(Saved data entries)
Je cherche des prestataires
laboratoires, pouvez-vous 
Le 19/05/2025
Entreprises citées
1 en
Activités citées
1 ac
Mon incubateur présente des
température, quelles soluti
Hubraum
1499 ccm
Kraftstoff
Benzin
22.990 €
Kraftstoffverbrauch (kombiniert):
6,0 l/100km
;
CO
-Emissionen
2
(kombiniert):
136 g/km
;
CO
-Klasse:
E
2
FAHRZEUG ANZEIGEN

Task brief:
Copy the material above line for line, keeping every character, line break, and symbol unchanged.

Your solution:
Je cherche des prestataires
laboratoires, pouvez-vous 
Le 19/05/2025
Entreprises citées
1 en
Activités citées
1 ac
Mon incubateur présente des
température, quelles soluti
Hubraum
1499 ccm
Kraftstoff
Benzin
22.990 €
Kraftstoffverbrauch (kombiniert):
6,0 l/100km
;
CO
-Emissionen
2
(kombiniert):
136 g/km
;
CO
-Klasse:
E
2
FAHRZEUG ANZEIGEN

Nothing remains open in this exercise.